Insgesamt bleiben die Hamburger Banken optimistisch. Viele Faktoren sollen das Geschäft mit Immobilien beflügeln. „Wir gehen von anhaltend niedrigen Zinskonditionen aus“, sagt Immobilienexperte Christian Koplin von der Haspa. „Angesichts der extrem lockeren Geldpolitik der Europäischen Zentralbank und der mittlerweile negativen Renditen bei Bundesanleihen ist in den kommenden Monaten sogar mit leicht fallenden Zinsen zu rechnen“, erwartet Stefan Knoll, Leiter Privatkunden der Region Nord von der Deutschen Bank. Die HypoVereinsbank rechnet mit weiteren Preissteigerungen in Hamburg, auch an bisher weniger gefragten Standorten wie Harburg und Bergedorf.

Gleichzeitig konkurrieren verschiedene Gruppen um die begehrten Immobilien. „Der Markt ist hart umkämpft zwischen Kapitalanlegern und Selbstnutzern“, sagt Frank Oetjen von der Hamburger Volksbank. Nach der Studie der PSD Bank Nord steht bei der Generation 45+ der Erwerb einer größeren und schöneren Wohnung im Vordergrund. 71 Prozent von ihnen sehen die Immobilie als Altersvorsorgeobjekt und krisensichere Anlage. „Bei der jüngeren Generation sind dagegen die Familienplanung und die Unabhängigkeit vom Vermieter ausschlag­gebend “, sagt Jurgeit.

Zwei Drittel der Deutschen fürchten Ratenausfälle

Nach dreijähriger Entwicklungsarbeit hat die Hamburger Bank die nach eigener Darstellung flexibelste Baufinanzierung auf den Markt gebracht. Fast zwei Drittel der Bundesbürger haben wegen möglicher Ausfälle bei den Ratenzahlungen Bedenken, einen Immobilienkredit aufzunehmen. „Wir bieten deshalb als erste Bank jetzt eine Ratenpause an und das bis auf Weiteres ohne Zusatzkosten“, sagt Jurgeit. Während der gesamten Laufzeit kann die Rate sechsmal für je einen Monat ausgesetzt werden. Das kann sinnvoll sein, wenn plötzlich größere Reparaturen anstehen oder zur Entlastung während der Elternzeit. „Bisher können Kunden bei einzelnen Banken nur den Tilgungsanteil ihrer Finanzierung reduzieren, den Zinsanteil der Raten müssen sie aber in jedem Fall bezahlen“, sagt Max Herbst von der FMH-Finanzberatung.

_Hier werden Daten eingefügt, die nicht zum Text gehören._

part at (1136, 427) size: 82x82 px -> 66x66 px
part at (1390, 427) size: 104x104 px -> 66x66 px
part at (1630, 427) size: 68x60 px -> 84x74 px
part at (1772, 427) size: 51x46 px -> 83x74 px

Flexibler wurde bei der PSD Bank Nord auch die Laufzeit der Finanzierung außerhalb der Standards von fünf, zehn oder 15 Jahren. Außerdem können bereits geleistete Regel- und Sonder­tilgungen für Modernisierungen oder Erweiterungen wieder als zusätzlicher Kredit abgerufen werden. Mehr Flexibilität soll auch eine Finanzierungs­reserve von zehn Prozent der Darlehenssumme bringen. „Mit den neuen Bausteinen entsprechen wir dem, was Kunden an Flexibilität erwarten“, sagt Jurgeit. So will er im Geschäft mit Baufinanzierungen wieder auf die Überholspur kommen.

Für die Kreditrate und die Nebenkosten der Immobilie wie Grundsteuer, Heizung, Wasser sollen nicht mehr als 40 Prozent des monatlichen Nettoeinkommens aufgewendet werden, raten Verbraucherschützer.

Die Nebenkosten dürfen nicht unterschätzt werden. Maklerprovision, Grunderwerbssteuer und Notarkosten können sich auf rund zwölf Prozent summieren. Ein Haus für 400.000 Euro kostet so knapp 48.000 Euro mehr.

Die Zinsbindung über zehn Jahre ist jetzt besonders günstig. Doch auch Zinsbindungen über 15 Jahre sollten berücksichtigt werden. Der Zinssatz beträgt zwischen 1,60 und 1,80 Prozent.

Förderkredite mit 0,75 Prozent Zinsen gibt es von der KfW, wenn bestimmte Energiestandards eingehalten werden.